You must be strong enough to break your own heart. Friends, I held these words to my chest and I repeated them at 2am when fear and despair kept me from sleep. I uttered them when I found myself shaking in the toilets at work and in the evenings when I ran out of tissues to collect my tears. These words reminded me that I had to do the thing I did not want to do – even though it made no sense - and proffered the dimmest promise of finding hope on the other side.

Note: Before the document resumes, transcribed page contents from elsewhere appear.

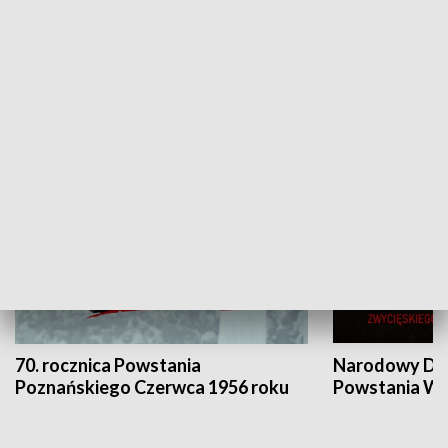
Flesz Targowy
rAZem zmieni
HISTORIA
70. rocznica Powstania
Narodowy Dzi
Poznańskiego Czerwca 1956 roku
Powstania Wi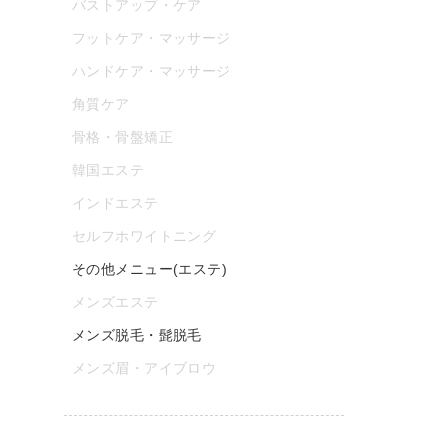
バストアップ・ケア
フットケア・マッサージ
ハンドケア・マッサージ
角質ケア
骨格・骨盤矯正
韓国エステ
インドエステ
セルフホワイトニング
その他メニュー(エステ)
メンズエステ
メンズ脱毛・髭脱毛
メンズ眉・アイブロウ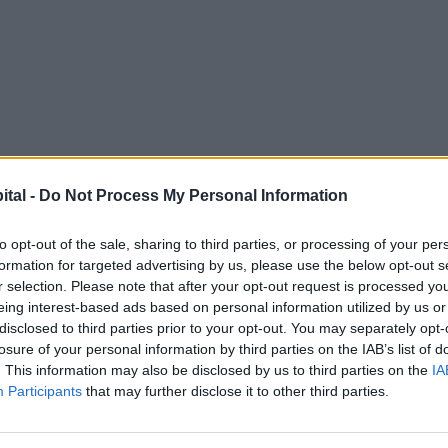
ital -
Do Not Process My Personal Information
to opt-out of the sale, sharing to third parties, or processing of your per
formation for targeted advertising by us, please use the below opt-out s
r selection. Please note that after your opt-out request is processed y
eing interest-based ads based on personal information utilized by us or
disclosed to third parties prior to your opt-out. You may separately opt-
losure of your personal information by third parties on the IAB’s list of
. This information may also be disclosed by us to third parties on the
IA
Participants
that may further disclose it to other third parties.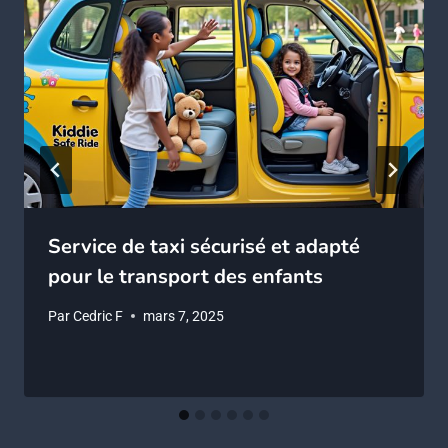
Service de taxi sécurisé et adapté
pour le transport des enfants
Par
Cedric F
mars 7, 2025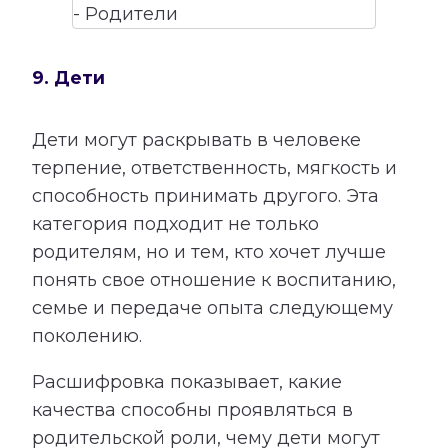
9. Дети
Дети могут раскрывать в человеке
терпение, ответственность, мягкость и
способность принимать другого. Эта
категория подходит не только
родителям, но и тем, кто хочет лучше
понять свое отношение к воспитанию,
семье и передаче опыта следующему
поколению.
Расшифровка показывает, какие
качества способны проявляться в
родительской роли, чему дети могут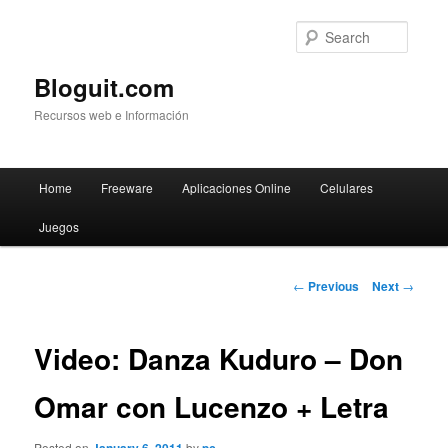
Searc
Bloguit.com
Recursos web e Información
Main
Home
Freeware
Aplicaciones Online
Celulares
Skip
menu
Juegos
to
primary
Post
←
Previous
Next
→
navigation
content
Video: Danza Kuduro – Don
Omar con Lucenzo + Letra
Posted on
by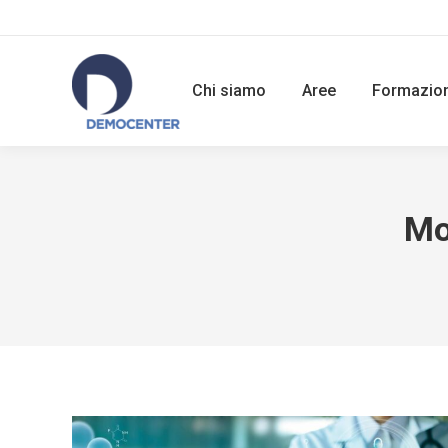
Chi siamo
Aree
Formazio
Mo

We do not grow when we stay stuck, we grow when we take risks and follow our instincts, even when common sense and peer pressure do not support us in those actions. I broke my own heart and I found – as I had suspected it would – that the being strong made me even stronger. It was the right thing and the best thing to do, and it was worth all the tears and all the despair.

My affection for Cheryl’s prose is matched only by my adoration of Rumi, and I firmly believe there is Rumi line for every occasion. On the subject of necessary heartbreak, he offers this: “The wound is the place where the light enters.”
And where light enters, growth happens.